- Activity
Please repeat each entry. Match every word exactly.

━━ Data shown

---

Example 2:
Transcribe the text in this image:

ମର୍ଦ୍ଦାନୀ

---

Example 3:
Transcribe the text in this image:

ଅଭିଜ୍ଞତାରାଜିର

━━━━

- Result of this task
---

Example 2:
Transcribe the text in this image:

ମର୍ଦ୍ଦାନୀ

---

Example 3:
Transcribe the text in this image:

ଅଭିଜ୍ଞତାରାଜିର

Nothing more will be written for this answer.